* [Your goal] Copy the lines below word for word, starting with the line that contains "catalogue / barcode: US 446536" and ending with the line that contains "collectors: Rahmat Si Boeea", with both of those lines included.
— BEGIN Records provided —
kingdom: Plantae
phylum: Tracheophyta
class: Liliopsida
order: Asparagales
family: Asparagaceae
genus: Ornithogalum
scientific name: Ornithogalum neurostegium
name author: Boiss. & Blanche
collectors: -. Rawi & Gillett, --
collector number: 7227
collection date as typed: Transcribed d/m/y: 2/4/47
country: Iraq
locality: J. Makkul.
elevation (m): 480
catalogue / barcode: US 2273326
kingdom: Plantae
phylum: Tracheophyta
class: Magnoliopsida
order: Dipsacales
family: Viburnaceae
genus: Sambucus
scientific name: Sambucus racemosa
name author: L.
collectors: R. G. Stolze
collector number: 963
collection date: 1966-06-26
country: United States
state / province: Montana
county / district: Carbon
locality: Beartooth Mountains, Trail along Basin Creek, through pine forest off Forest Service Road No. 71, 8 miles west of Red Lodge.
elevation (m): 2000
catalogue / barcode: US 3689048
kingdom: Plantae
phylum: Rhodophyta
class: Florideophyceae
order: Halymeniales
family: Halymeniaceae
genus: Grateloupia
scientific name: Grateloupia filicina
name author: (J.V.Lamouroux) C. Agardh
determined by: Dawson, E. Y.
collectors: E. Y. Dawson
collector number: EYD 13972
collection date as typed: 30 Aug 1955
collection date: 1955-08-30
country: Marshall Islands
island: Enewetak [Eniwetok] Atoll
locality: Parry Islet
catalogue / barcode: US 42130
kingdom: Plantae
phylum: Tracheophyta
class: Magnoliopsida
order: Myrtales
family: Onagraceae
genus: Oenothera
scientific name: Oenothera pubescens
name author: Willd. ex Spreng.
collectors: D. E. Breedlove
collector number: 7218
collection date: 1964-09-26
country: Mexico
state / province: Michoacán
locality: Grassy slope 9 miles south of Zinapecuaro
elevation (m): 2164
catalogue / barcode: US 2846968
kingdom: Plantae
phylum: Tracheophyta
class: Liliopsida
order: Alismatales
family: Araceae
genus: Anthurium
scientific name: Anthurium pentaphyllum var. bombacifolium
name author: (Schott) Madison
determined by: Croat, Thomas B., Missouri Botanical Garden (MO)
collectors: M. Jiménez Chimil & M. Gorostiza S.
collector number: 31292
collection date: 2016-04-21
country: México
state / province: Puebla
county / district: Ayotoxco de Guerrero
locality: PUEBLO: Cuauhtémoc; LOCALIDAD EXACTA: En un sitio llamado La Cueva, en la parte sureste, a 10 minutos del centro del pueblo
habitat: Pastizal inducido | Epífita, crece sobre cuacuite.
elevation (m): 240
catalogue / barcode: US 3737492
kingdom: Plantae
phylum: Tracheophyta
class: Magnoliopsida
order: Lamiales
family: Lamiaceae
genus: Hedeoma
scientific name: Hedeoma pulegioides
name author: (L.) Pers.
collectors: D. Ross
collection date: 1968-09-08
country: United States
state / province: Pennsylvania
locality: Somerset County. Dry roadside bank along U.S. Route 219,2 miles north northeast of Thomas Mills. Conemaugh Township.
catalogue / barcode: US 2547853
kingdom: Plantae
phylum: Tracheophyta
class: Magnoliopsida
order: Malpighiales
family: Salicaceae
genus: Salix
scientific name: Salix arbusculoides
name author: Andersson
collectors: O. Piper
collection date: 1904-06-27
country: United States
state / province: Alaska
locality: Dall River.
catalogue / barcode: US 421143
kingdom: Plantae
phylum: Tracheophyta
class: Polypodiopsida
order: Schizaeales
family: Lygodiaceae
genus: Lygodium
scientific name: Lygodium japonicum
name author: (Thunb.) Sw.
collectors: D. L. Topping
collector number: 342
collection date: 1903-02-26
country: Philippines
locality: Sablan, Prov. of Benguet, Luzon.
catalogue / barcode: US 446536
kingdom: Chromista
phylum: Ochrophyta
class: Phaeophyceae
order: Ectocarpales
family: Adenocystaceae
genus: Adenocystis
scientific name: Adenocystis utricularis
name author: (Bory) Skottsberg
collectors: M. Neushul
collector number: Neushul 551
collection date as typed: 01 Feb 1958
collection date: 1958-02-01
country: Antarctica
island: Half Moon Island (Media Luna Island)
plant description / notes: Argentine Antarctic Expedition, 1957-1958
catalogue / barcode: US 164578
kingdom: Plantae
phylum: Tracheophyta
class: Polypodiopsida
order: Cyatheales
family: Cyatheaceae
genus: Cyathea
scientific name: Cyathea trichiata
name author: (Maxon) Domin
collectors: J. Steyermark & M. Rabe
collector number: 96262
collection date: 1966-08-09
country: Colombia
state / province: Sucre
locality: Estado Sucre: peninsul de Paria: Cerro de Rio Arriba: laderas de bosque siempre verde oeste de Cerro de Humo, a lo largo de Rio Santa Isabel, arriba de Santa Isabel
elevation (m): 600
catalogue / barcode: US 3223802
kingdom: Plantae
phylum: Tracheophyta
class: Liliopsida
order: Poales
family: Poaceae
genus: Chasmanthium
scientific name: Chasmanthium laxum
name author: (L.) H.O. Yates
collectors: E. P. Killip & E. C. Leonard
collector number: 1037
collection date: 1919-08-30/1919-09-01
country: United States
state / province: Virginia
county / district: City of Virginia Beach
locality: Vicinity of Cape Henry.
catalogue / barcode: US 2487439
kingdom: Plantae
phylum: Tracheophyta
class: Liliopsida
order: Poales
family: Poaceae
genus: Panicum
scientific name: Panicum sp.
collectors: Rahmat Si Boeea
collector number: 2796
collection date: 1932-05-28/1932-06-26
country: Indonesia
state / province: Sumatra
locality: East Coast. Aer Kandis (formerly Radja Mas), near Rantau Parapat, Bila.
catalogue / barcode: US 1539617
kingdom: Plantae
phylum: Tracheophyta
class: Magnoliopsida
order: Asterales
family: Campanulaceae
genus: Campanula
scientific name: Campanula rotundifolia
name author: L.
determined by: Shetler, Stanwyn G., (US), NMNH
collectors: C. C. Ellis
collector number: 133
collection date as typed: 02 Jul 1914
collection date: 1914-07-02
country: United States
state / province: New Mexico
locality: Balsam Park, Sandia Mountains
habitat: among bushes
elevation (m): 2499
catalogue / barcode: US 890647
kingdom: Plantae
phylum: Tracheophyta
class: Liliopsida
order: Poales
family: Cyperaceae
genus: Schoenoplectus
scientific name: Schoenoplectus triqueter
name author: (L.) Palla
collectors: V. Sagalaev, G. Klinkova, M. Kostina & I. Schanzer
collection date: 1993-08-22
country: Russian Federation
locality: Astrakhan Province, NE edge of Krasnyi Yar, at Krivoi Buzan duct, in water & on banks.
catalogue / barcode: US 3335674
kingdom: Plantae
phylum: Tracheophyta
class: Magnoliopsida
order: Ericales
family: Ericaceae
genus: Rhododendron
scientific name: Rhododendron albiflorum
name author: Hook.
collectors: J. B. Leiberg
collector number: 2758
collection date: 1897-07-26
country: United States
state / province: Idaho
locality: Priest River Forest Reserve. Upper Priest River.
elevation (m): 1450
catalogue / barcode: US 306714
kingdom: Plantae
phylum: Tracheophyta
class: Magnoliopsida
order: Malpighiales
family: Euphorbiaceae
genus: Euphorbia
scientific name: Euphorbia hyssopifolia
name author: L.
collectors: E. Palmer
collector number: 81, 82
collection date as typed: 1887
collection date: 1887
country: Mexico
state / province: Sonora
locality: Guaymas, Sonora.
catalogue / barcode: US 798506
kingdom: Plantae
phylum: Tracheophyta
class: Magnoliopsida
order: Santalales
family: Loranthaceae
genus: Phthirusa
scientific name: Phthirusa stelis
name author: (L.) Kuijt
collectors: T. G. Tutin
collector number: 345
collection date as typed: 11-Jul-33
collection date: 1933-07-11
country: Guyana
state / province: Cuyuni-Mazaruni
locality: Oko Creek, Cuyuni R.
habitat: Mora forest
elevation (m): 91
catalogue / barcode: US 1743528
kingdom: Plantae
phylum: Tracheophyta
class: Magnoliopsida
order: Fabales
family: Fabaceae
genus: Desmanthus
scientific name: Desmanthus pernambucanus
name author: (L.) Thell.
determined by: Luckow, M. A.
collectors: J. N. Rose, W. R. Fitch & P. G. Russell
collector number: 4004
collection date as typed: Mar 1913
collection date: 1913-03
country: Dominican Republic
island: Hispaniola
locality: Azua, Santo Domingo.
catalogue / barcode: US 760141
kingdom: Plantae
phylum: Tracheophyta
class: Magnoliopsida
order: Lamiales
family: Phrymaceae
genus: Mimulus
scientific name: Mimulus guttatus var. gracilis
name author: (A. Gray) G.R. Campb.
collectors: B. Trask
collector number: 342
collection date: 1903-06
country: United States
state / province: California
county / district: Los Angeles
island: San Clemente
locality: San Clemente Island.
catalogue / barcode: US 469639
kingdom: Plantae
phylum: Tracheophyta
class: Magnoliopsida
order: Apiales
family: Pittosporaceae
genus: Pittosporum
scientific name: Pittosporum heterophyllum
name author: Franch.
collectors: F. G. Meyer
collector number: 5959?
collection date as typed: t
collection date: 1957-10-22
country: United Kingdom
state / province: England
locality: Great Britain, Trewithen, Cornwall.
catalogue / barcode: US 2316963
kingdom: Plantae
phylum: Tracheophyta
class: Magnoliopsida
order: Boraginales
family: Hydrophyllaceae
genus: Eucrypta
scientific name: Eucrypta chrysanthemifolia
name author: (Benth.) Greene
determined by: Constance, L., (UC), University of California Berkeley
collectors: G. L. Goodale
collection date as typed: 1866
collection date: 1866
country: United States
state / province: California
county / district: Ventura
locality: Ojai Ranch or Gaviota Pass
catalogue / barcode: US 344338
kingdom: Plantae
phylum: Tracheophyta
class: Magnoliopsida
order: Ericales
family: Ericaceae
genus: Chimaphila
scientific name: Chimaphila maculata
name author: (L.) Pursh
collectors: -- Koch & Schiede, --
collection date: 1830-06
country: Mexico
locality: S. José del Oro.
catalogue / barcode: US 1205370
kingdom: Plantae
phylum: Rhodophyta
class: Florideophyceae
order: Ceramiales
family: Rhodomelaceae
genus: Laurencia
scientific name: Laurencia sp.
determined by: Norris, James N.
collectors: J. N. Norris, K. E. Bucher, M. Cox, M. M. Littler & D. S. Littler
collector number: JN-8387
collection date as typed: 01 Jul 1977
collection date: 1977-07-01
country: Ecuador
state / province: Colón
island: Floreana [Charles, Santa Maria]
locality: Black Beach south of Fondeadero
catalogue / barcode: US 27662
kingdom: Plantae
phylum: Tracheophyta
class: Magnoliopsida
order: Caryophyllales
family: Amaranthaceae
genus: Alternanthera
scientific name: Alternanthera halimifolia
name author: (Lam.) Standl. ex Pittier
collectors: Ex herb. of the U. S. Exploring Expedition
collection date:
— END Records provided —
* [Task output]
catalogue / barcode: US 446536
kingdom: Chromista
phylum: Ochrophyta
class: Phaeophyceae
order: Ectocarpales
family: Adenocystaceae
genus: Adenocystis
scientific name: Adenocystis utricularis
name author: (Bory) Skottsberg
collectors: M. Neushul
collector number: Neushul 551
collection date as typed: 01 Feb 1958
collection date: 1958-02-01
country: Antarctica
island: Half Moon Island (Media Luna Island)
plant description / notes: Argentine Antarctic Expedition, 1957-1958
catalogue / barcode: US 164578
kingdom: Plantae
phylum: Tracheophyta
class: Polypodiopsida
order: Cyatheales
family: Cyatheaceae
genus: Cyathea
scientific name: Cyathea trichiata
name author: (Maxon) Domin
collectors: J. Steyermark & M. Rabe
collector number: 96262
collection date: 1966-08-09
country: Colombia
state / province: Sucre
locality: Estado Sucre: peninsul de Paria: Cerro de Rio Arriba: laderas de bosque siempre verde oeste de Cerro de Humo, a lo largo de Rio Santa Isabel, arriba de Santa Isabel
elevation (m): 600
catalogue / barcode: US 3223802
kingdom: Plantae
phylum: Tracheophyta
class: Liliopsida
order: Poales
family: Poaceae
genus: Chasmanthium
scientific name: Chasmanthium laxum
name author: (L.) H.O. Yates
collectors: E. P. Killip & E. C. Leonard
collector number: 1037
collection date: 1919-08-30/1919-09-01
country: United States
state / province: Virginia
county / district: City of Virginia Beach
locality: Vicinity of Cape Henry.
catalogue / barcode: US 2487439
kingdom: Plantae
phylum: Tracheophyta
class: Liliopsida
order: Poales
family: Poaceae
genus: Panicum
scientific name: Panicum sp.
collectors: Rahmat Si Boeea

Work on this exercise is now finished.